Dataset excerpts
== == ==

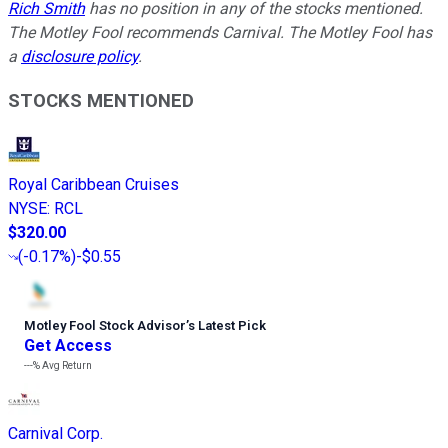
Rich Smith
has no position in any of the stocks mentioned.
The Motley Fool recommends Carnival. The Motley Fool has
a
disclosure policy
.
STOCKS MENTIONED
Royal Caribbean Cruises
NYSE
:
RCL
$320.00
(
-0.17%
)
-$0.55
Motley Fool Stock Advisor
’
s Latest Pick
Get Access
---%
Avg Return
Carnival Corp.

== == ==

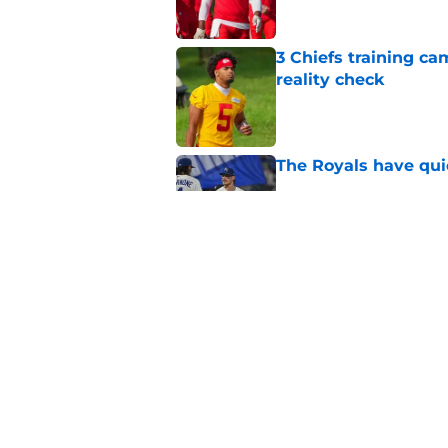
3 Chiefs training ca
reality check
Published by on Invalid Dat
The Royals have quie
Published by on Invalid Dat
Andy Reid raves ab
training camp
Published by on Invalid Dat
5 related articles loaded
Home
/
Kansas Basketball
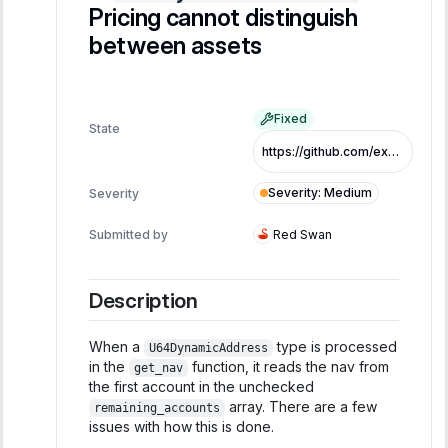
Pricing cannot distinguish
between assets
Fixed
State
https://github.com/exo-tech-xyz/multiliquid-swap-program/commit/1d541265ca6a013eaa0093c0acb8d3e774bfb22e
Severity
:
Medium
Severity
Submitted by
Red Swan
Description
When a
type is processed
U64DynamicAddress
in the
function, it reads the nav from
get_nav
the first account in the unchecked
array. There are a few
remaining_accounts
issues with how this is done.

== == ==

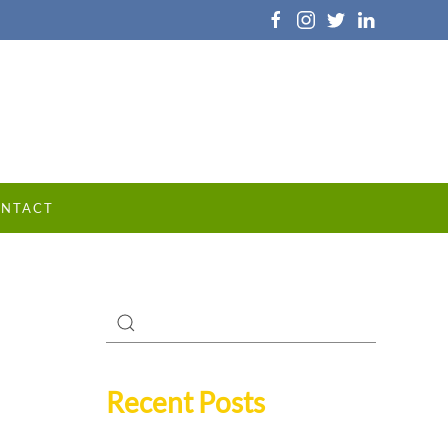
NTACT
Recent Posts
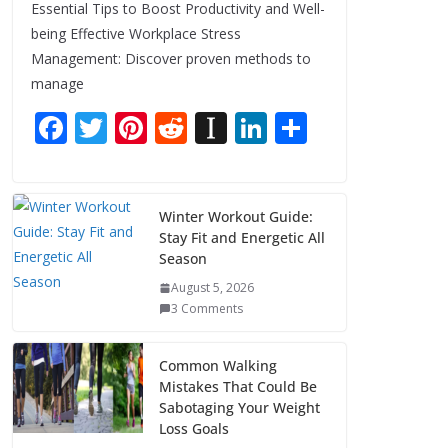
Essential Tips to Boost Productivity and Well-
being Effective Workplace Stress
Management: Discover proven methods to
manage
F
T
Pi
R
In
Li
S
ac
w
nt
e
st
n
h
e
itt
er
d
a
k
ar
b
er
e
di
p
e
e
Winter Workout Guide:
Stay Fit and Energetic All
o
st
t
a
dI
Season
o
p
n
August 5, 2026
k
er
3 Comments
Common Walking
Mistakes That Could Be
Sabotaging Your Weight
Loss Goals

== == ==

How many lines of the material contain the string "Carnival"? Reply with the number alone.

2